Prompt = If a line in the material below has the string "site", copy it out.

Given records =
▼

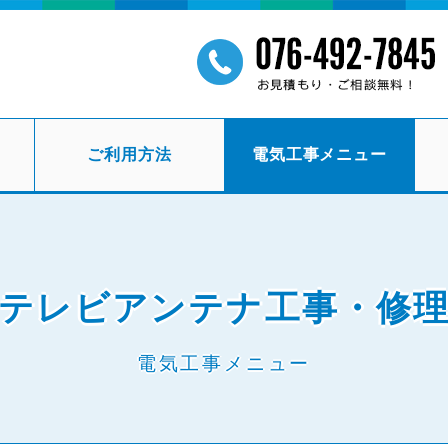
ご利用方法
電気工事メニュー
テレビアンテナ工事・修
電気工事メニュー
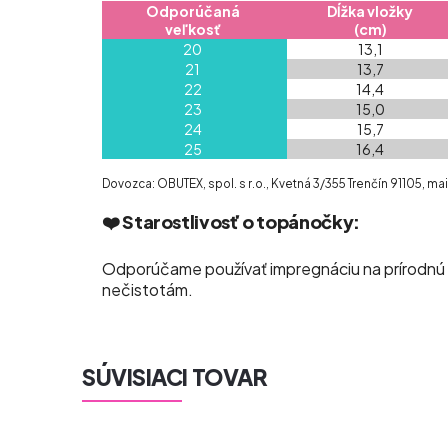
Odporúčaná
Dĺžka vložky
veľkosť
(cm)
20
13,1
21
13,7
22
14,4
23
15,0
24
15,7
25
16,4
Dovozca: OBUTEX, spol. s r.o., Kvetná 3/355 Trenčín 91105, 
❤️ Starostlivosť o topánočky:
Odporúčame používať impregnáciu na prírodnú ko
nečistotám.
SÚVISIACI TOVAR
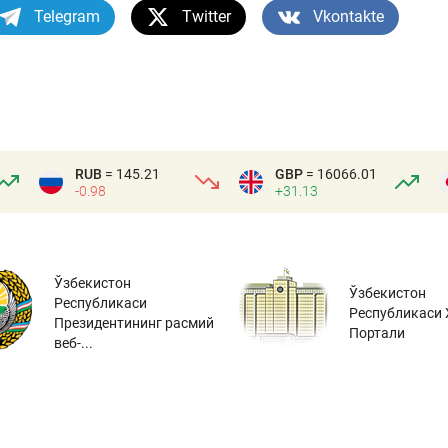
Telegram
Twitter
Vkontakte
RUB
= 145.21
GBP
= 16066.01
-0.98
+31.13
Ўзбекистон
Ўзбекистон
Республикаси
Республикаси 
Президентининг расмий
Портали
веб-...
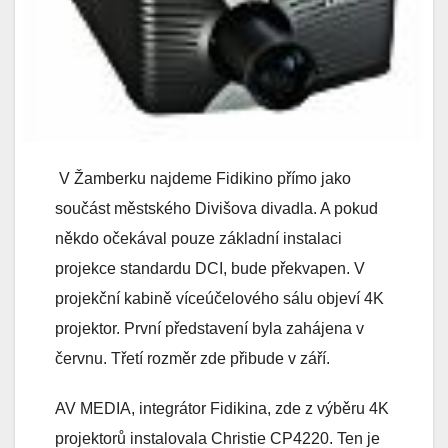
V Žamberku najdeme Fidikino přímo jako
součást městského Divišova divadla. A pokud
někdo očekával pouze základní instalaci
projekce standardu DCI, bude překvapen. V
projekční kabině víceúčelového sálu objeví 4K
projektor. První představení byla zahájena v
červnu. Třetí rozměr zde přibude v září.
AV MEDIA, integrátor Fidikina, zde z výběru 4K
projektorů instalovala Christie CP4220. Ten je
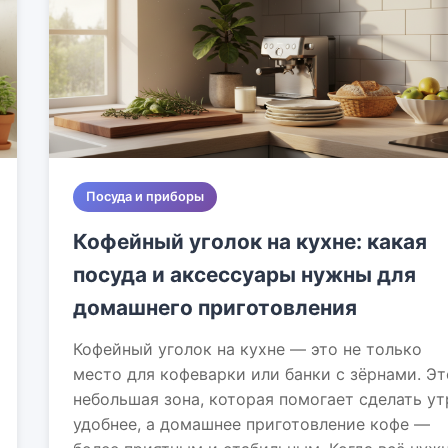
Посуда и приборы
Кофейный уголок на кухне: какая
посуда и аксессуары нужны для
домашнего приготовления
Кофейный уголок на кухне — это не только
место для кофеварки или банки с зёрнами. Эт
небольшая зона, которая помогает сделать ут
удобнее, а домашнее приготовление кофе —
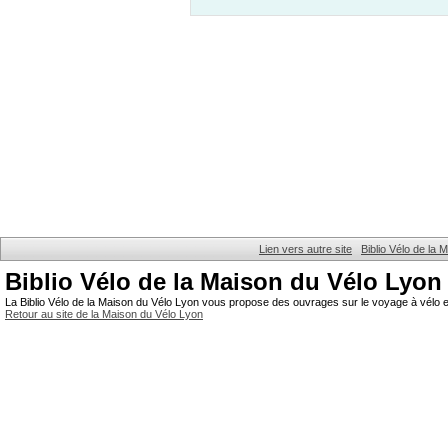
Lien vers autre site
Biblio Vélo de la
Biblio Vélo de la Maison du Vélo Lyon
La Biblio Vélo de la Maison du Vélo Lyon vous propose des ouvrages sur le voyage à vélo et
Retour au site de la Maison du Vélo Lyon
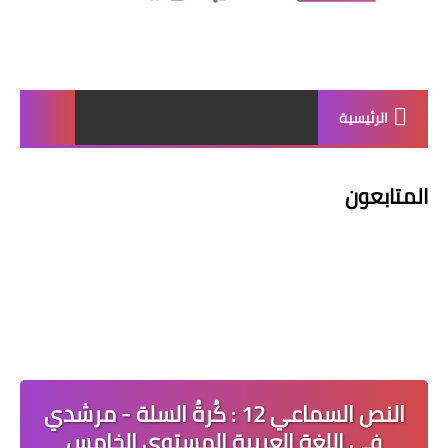
الرئيسية
المتابعون
النص السماعي 12 : كُرةُ السلة - مرشدي
في اللغة العربية المستوى الخامس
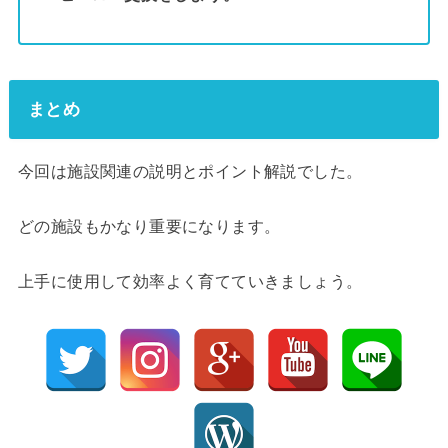
まとめ
今回は施設関連の説明とポイント解説でした。
どの施設もかなり重要になります。
上手に使用して効率よく育てていきましょう。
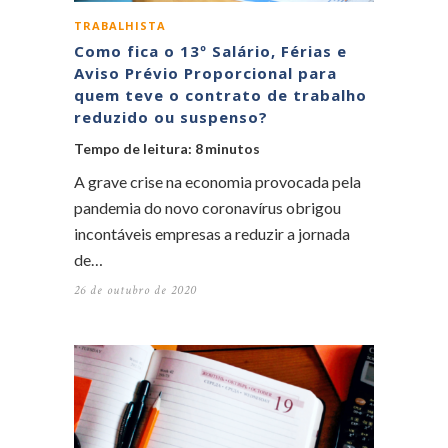
TRABALHISTA
Como fica o 13º Salário, Férias e
Aviso Prévio Proporcional para
quem teve o contrato de trabalho
reduzido ou suspenso?
Tempo de leitura:
8
minutos
A grave crise na economia provocada pela
pandemia do novo coronavírus obrigou
incontáveis empresas a reduzir a jornada
de…
26 de outubro de 2020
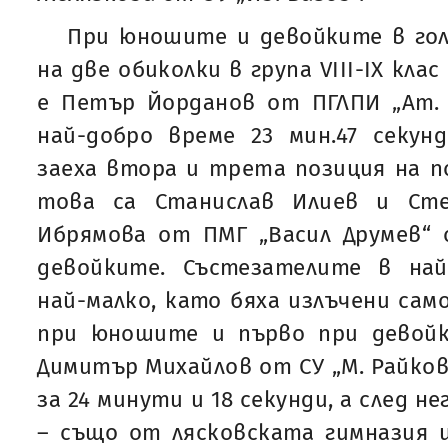
При юношите и девойките в гол
на две обиколки в група VIII-IX кла
е Петър Йорданов от ПГЛПИ „Ат. Б
най-добро време 23 мин.47 секун
заеха втора и трета позиция на 
това са Станислав Илиев и Сте
Ибрямова от ПМГ „Васил Друмев“ 
девойките. Състезателите в най
най-малко, като бяха излъчени сам
при юношите и първо при девойк
Димитър Михайлов от СУ „М. Райков
за 24 минути и 18 секунди, а след н
– също от лясковската гимназия 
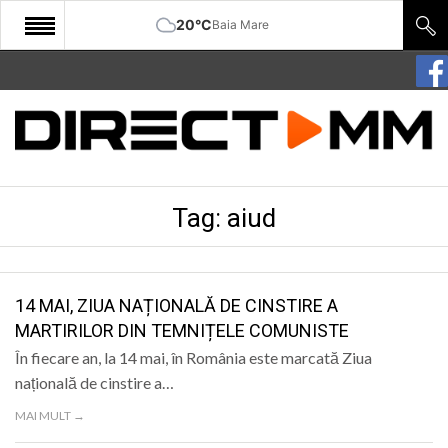
20°C
Baia Mare
START
COMUNITATE
EDITORIAL
Tag:
aiud
CULTURA
ECONOMIE
SANATATE
14 MAI, ZIUA NAȚIONALĂ DE CINSTIRE A
MARTIRILOR DIN TEMNIȚELE COMUNISTE
SPORT
În fiecare an, la 14 mai, în România este marcată Ziua
SPECIAL
națională de cinstire a…
MAI MULT →
POLITIC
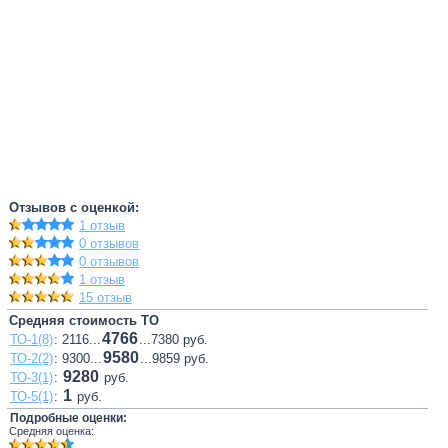
Отзывов с оценкой:
1 отзыв
0 отзывов
0 отзывов
1 отзыв
15 отзыв
Средняя стоимость ТО
4766
ТО-1(8)
: 2116...
...7380 руб.
9580
ТО-2(2)
: 9300...
...9859 руб.
9280
ТО-3(1)
:
руб.
1
ТО-5(1)
:
руб.
Подробные оценки:
Средняя оценка:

▲

Written response =
Lien vers autre site
Retour au site de la Maison du Vélo Lyon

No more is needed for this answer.